I know this a dumb question that has probably been posted a million times but could I have someone thoughts.

I make a spaghetti Bolognese with

250g (less than 5% fat) mince beef ( Plus drained in the colander to get even more fat out of it) 25g of Italian pasta -

A basic Italian tomato sauce

And about 5 grams of mild grated cheese.

Question : Is this a good meal and if so , is it better pre-workout or post workout ?


----------



## Dan94 (Dec 29, 2013)

I'd post say post, might be abit bloaty pre workout


----------



## Dark sim (May 18, 2013)

Can't say its a question that is posted a million times.
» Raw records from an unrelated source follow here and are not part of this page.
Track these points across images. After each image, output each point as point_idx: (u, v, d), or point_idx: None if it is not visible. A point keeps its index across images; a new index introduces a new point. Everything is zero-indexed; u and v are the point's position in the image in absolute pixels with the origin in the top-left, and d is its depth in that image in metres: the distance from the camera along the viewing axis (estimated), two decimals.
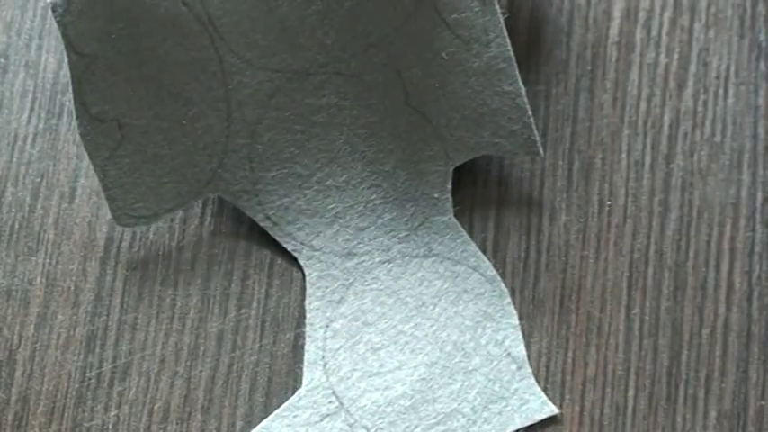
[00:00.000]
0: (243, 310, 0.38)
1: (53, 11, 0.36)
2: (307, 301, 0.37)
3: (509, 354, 0.37)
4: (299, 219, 0.37)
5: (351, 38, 0.37)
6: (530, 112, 0.37)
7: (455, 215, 0.38)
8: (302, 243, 0.37)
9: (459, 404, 0.36)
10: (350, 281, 0.37)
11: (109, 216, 0.39)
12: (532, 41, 0.40)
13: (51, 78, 0.40)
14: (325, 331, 0.37)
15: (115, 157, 0.37)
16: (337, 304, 0.37)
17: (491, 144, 0.37)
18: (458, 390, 0.36)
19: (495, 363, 0.36)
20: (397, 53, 0.37)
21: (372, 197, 0.37)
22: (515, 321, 0.37)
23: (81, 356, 0.38)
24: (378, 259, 0.37)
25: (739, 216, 0.39)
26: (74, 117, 0.37)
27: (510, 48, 0.36)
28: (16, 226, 0.39)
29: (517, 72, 0.37)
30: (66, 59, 0.40)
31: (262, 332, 0.38)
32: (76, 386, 0.38)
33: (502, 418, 0.36)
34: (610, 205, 0.39)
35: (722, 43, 0.40)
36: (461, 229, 0.37)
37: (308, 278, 0.37)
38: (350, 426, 0.36)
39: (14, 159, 0.39)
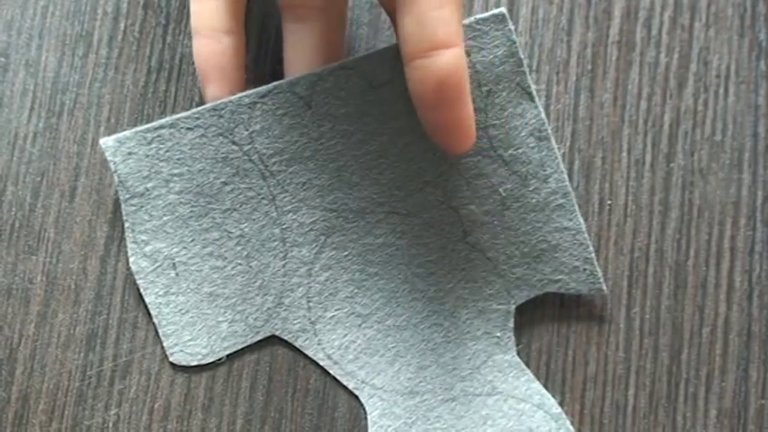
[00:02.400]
0: None
1: (106, 150, 0.37)
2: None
3: None
4: (359, 357, 0.37)
5: (406, 176, 0.37)
6: (591, 248, 0.37)
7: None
8: (363, 381, 0.37)
9: None
10: (412, 419, 0.37)
11: (109, 215, 0.39)
12: (533, 41, 0.40)
13: (51, 77, 0.40)
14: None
15: (170, 294, 0.37)
16: None
17: (553, 281, 0.37)
18: None
19: None
20: (453, 190, 0.37)
21: (434, 336, 0.37)
22: None
23: (81, 355, 0.38)
24: (440, 398, 0.37)
25: (740, 215, 0.39)
26: (128, 254, 0.37)
27: (568, 183, 0.37)
28: (17, 225, 0.39)
29: (576, 207, 0.37)
30: (65, 61, 0.40)
31: None
32: (77, 384, 0.38)
33: None
34: (610, 204, 0.39)
35: (722, 42, 0.40)
36: (524, 366, 0.37)
37: (369, 416, 0.37)
38: None
39: (15, 158, 0.39)
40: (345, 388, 0.38)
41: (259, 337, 0.37)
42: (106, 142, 0.37)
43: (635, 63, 0.40)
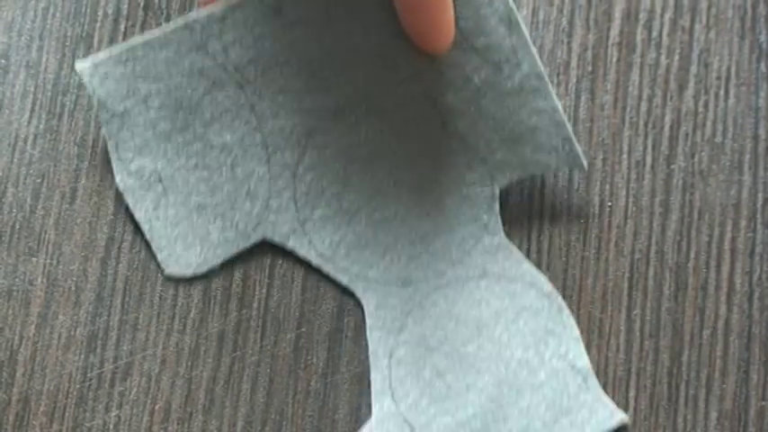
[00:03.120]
0: (244, 311, 0.38)
1: (81, 74, 0.37)
2: (368, 332, 0.37)
3: (573, 366, 0.37)
4: (350, 253, 0.37)
5: (381, 75, 0.37)
6: (569, 127, 0.37)
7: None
8: (357, 275, 0.37)
9: (529, 421, 0.36)
10: (408, 308, 0.37)
11: (110, 216, 0.39)
12: (533, 42, 0.40)
13: (52, 79, 0.40)
14: (389, 360, 0.37)
15: (159, 209, 0.37)
16: (398, 332, 0.37)
17: (533, 162, 0.37)
18: (526, 406, 0.36)
19: (560, 376, 0.36)
20: (428, 84, 0.37)
21: (422, 225, 0.37)
22: (576, 334, 0.37)
23: (82, 357, 0.38)
24: (434, 285, 0.37)
25: (740, 217, 0.39)
26: (114, 174, 0.38)
27: (541, 65, 0.37)
28: (17, 226, 0.39)
29: (551, 88, 0.37)
30: (65, 62, 0.40)
31: (263, 333, 0.38)
32: (78, 386, 0.38)
33: (573, 431, 0.36)
34: (611, 206, 0.39)
35: (723, 44, 0.40)
36: (514, 248, 0.37)
37: (366, 309, 0.37)
38: None
39: (15, 160, 0.39)
40: (346, 388, 0.38)
41: (250, 243, 0.38)
42: (82, 66, 0.37)
43: (635, 65, 0.40)
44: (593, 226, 0.39)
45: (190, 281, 0.38)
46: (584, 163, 0.37)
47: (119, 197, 0.39)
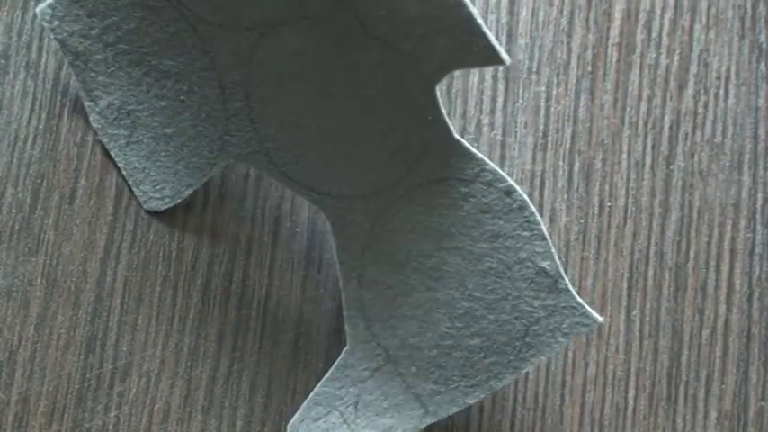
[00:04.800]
0: (243, 311, 0.38)
1: (42, 18, 0.38)
2: (336, 254, 0.36)
3: (541, 269, 0.35)
4: (312, 169, 0.37)
5: None
6: (479, 20, 0.34)
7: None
8: (320, 193, 0.37)
9: (501, 333, 0.35)
10: (371, 223, 0.36)
11: (109, 217, 0.39)
12: (533, 42, 0.40)
13: (52, 79, 0.40)
14: (359, 282, 0.36)
15: (131, 144, 0.38)
16: (364, 250, 0.36)
17: (455, 60, 0.35)
18: (497, 319, 0.35)
19: (529, 281, 0.35)
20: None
21: (370, 133, 0.36)
22: (542, 232, 0.35)
23: (81, 357, 0.38)
24: (393, 195, 0.36)
25: (740, 217, 0.39)
26: (88, 113, 0.38)
27: None
28: (16, 227, 0.39)
29: None
30: (65, 63, 0.40)
31: (262, 333, 0.38)
32: (77, 387, 0.38)
33: (546, 339, 0.35)
34: (610, 206, 0.39)
35: (723, 44, 0.40)
36: (468, 147, 0.35)
37: (332, 230, 0.37)
38: (400, 375, 0.36)
39: (15, 160, 0.39)
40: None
41: (217, 168, 0.38)
42: (42, 10, 0.38)
43: (635, 65, 0.40)
44: (593, 226, 0.39)
45: (188, 282, 0.38)
46: (504, 57, 0.34)
47: (118, 197, 0.39)
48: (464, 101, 0.40)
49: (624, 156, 0.39)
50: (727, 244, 0.39)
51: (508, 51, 0.40)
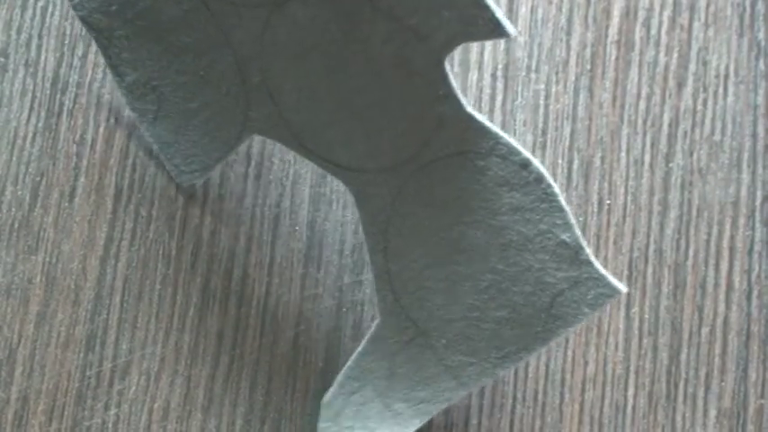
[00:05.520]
0: (243, 309, 0.38)
1: None
2: (362, 228, 0.36)
3: (562, 241, 0.34)
4: (332, 143, 0.36)
5: None
6: None
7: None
8: (342, 167, 0.36)
9: (526, 306, 0.35)
10: (392, 196, 0.36)
11: (109, 215, 0.39)
12: (532, 40, 0.40)
13: (51, 77, 0.40)
14: (384, 255, 0.36)
15: (159, 118, 0.38)
16: (387, 224, 0.36)
17: (461, 34, 0.34)
18: (522, 291, 0.35)
19: (550, 253, 0.34)
20: None
21: (385, 107, 0.36)
22: (559, 203, 0.34)
23: (81, 355, 0.38)
24: (411, 168, 0.36)
25: (739, 215, 0.39)
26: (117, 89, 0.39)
27: None
28: (16, 225, 0.39)
29: None
30: (64, 61, 0.40)
31: (262, 331, 0.38)
32: (76, 385, 0.38)
33: (571, 311, 0.34)
34: (609, 204, 0.39)
35: (721, 42, 0.40)
36: (482, 120, 0.35)
37: (356, 204, 0.36)
38: (431, 347, 0.35)
39: (14, 158, 0.39)
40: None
41: (243, 141, 0.37)
42: None
43: (634, 63, 0.40)
44: (592, 224, 0.39)
45: (188, 280, 0.38)
46: (509, 29, 0.34)
47: (118, 196, 0.39)
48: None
49: (623, 154, 0.39)
50: (727, 242, 0.39)
51: (507, 50, 0.40)
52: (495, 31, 0.34)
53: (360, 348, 0.36)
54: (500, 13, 0.34)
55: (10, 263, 0.38)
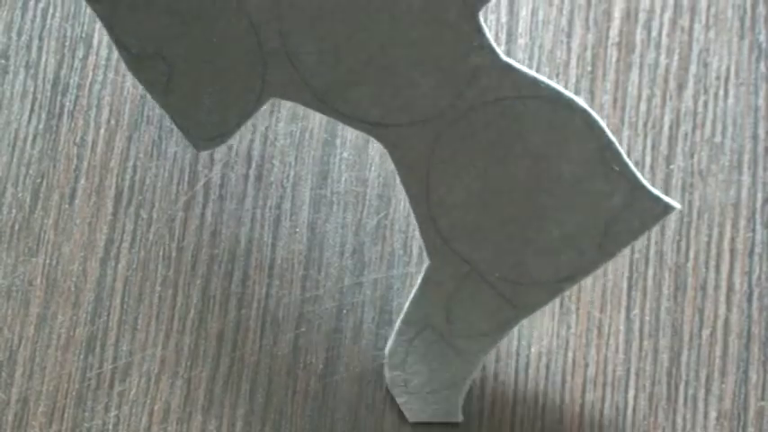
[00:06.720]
0: (243, 311, 0.38)
1: None
2: (401, 180, 0.36)
3: (611, 169, 0.34)
4: (360, 100, 0.36)
5: None
6: None
7: None
8: (372, 123, 0.36)
9: (580, 232, 0.35)
10: (429, 149, 0.35)
11: (109, 217, 0.39)
12: (533, 42, 0.40)
13: (52, 79, 0.40)
14: (428, 205, 0.35)
15: (170, 87, 0.37)
16: (427, 175, 0.35)
17: None
18: (573, 220, 0.35)
19: (601, 181, 0.35)
20: None
21: (415, 62, 0.35)
22: (606, 135, 0.34)
23: (81, 357, 0.38)
24: (446, 120, 0.35)
25: (739, 217, 0.39)
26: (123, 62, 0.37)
27: None
28: (16, 227, 0.39)
29: None
30: (65, 62, 0.40)
31: (262, 333, 0.38)
32: (77, 386, 0.38)
33: (625, 229, 0.34)
34: None
35: (722, 44, 0.40)
36: (519, 67, 0.35)
37: (392, 158, 0.36)
38: (486, 281, 0.35)
39: (14, 160, 0.39)
40: (345, 389, 0.38)
41: (262, 105, 0.37)
42: None
43: (635, 65, 0.40)
44: None
45: (188, 282, 0.38)
46: None
47: (118, 197, 0.39)
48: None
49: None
50: (727, 244, 0.39)
51: (508, 51, 0.40)
52: None
53: (413, 294, 0.36)
54: None
55: (10, 265, 0.38)
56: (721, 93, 0.40)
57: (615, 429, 0.37)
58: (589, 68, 0.40)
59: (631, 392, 0.38)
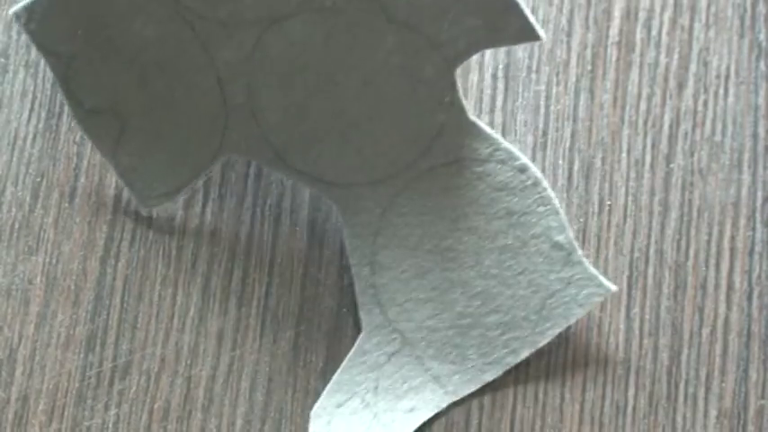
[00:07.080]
0: (243, 309, 0.38)
1: (17, 20, 0.36)
2: (346, 242, 0.36)
3: (556, 243, 0.35)
4: (320, 159, 0.36)
5: None
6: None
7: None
8: (329, 183, 0.36)
9: (518, 309, 0.35)
10: (382, 208, 0.36)
11: (109, 216, 0.39)
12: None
13: (51, 78, 0.40)
14: (371, 268, 0.36)
15: (122, 144, 0.37)
16: (375, 236, 0.36)
17: (483, 41, 0.35)
18: (514, 294, 0.35)
19: (544, 256, 0.35)
20: None
21: (382, 120, 0.36)
22: (555, 206, 0.35)
23: (81, 355, 0.38)
24: (405, 179, 0.36)
25: (739, 215, 0.39)
26: (71, 116, 0.37)
27: None
28: (16, 225, 0.39)
29: None
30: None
31: (262, 331, 0.38)
32: (77, 385, 0.38)
33: (562, 312, 0.35)
34: (610, 205, 0.39)
35: (722, 43, 0.40)
36: (482, 126, 0.35)
37: (343, 219, 0.36)
38: (418, 357, 0.36)
39: (14, 159, 0.39)
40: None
41: (217, 163, 0.37)
42: (18, 13, 0.35)
43: (635, 64, 0.40)
44: (593, 225, 0.39)
45: (188, 281, 0.38)
46: (541, 33, 0.34)
47: (118, 196, 0.39)
48: (464, 99, 0.40)
49: (624, 154, 0.39)
50: (727, 242, 0.39)
51: (508, 50, 0.40)
52: (525, 36, 0.34)
53: (345, 361, 0.36)
54: (531, 17, 0.34)
55: (10, 263, 0.38)
56: (721, 91, 0.40)
57: (615, 428, 0.37)
58: (589, 67, 0.40)
59: (631, 391, 0.38)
Either, jeez go crazy and have it before and after. Don't get caught up in minor details, sometimes its better to just eat food and lift heavy ass weights.


----------



## simonthepieman (Jun 11, 2012)

certainly is a stupid question, but hey, thats what forums are for 

If you are hungry, eat it before. Certainly no issue eating it after. You can do both if you like. Or neither


----------



## DaveCW (Dec 9, 2013)

Not an entirely stupid question.

Some people believe in having red meat pwo rather than pre so it all comes down to how you feel.

If you feel bloated then eat it post workout and if your fine then have it whenever.

As long as your eating and eating as clean as you can then its not going to make a hell of a lot of difference.

I make myself steak mince done in spray and cook with some onions and mushrooms, add a little water and let it cook down till the water becomes like gravy and then mix it all in with my brown rice. Fkn Tasty As.

I find when i eat red meat pre workout i feel stronger in the gym.


----------



## Heavyassweights (Jan 18, 2014)

Pre, post or even during

Go fcukin nuts


----------



## Mclovin147 (Nov 11, 2013)

Both.

PermaBulk!!!!!!!


----------